WORK ORDER |
Scan the data, and whenever a line contains "tests", copy it.

____

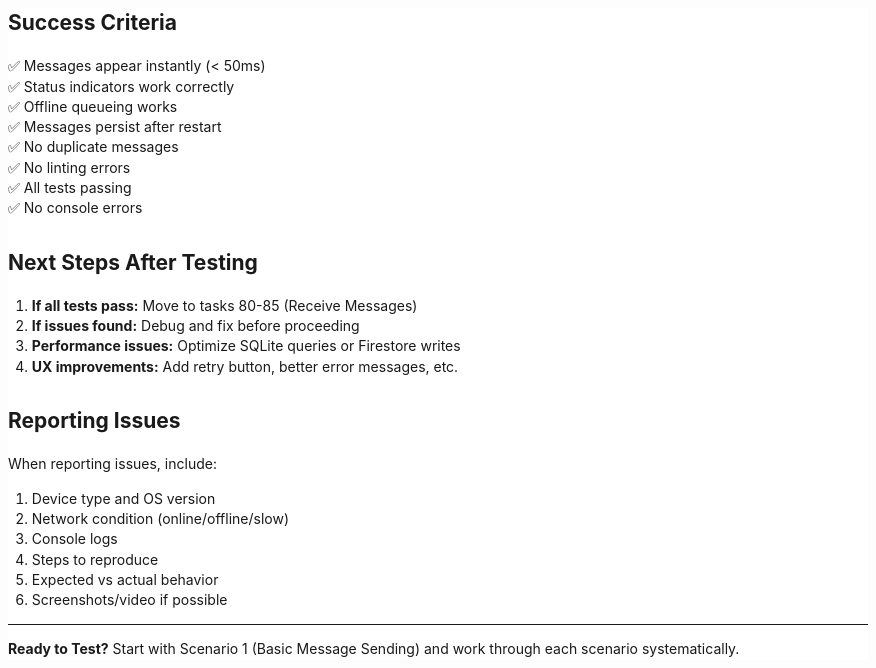 ## Success Criteria

✅ Messages appear instantly (< 50ms)  
✅ Status indicators work correctly  
✅ Offline queueing works  
✅ Messages persist after restart  
✅ No duplicate messages  
✅ No linting errors  
✅ All tests passing  
✅ No console errors  

## Next Steps After Testing

1. **If all tests pass:** Move to tasks 80-85 (Receive Messages)
2. **If issues found:** Debug and fix before proceeding
3. **Performance issues:** Optimize SQLite queries or Firestore writes
4. **UX improvements:** Add retry button, better error messages, etc.

## Reporting Issues

When reporting issues, include:
1. Device type and OS version
2. Network condition (online/offline/slow)
3. Console logs
4. Steps to reproduce
5. Expected vs actual behavior
6. Screenshots/video if possible

---

**Ready to Test?** Start with Scenario 1 (Basic Message Sending) and work through each scenario systematically.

____

SOLUTION FOR THIS PROBLEM |
✅ All tests passing  
1. **If all tests pass:** Move to tasks 80-85 (Receive Messages)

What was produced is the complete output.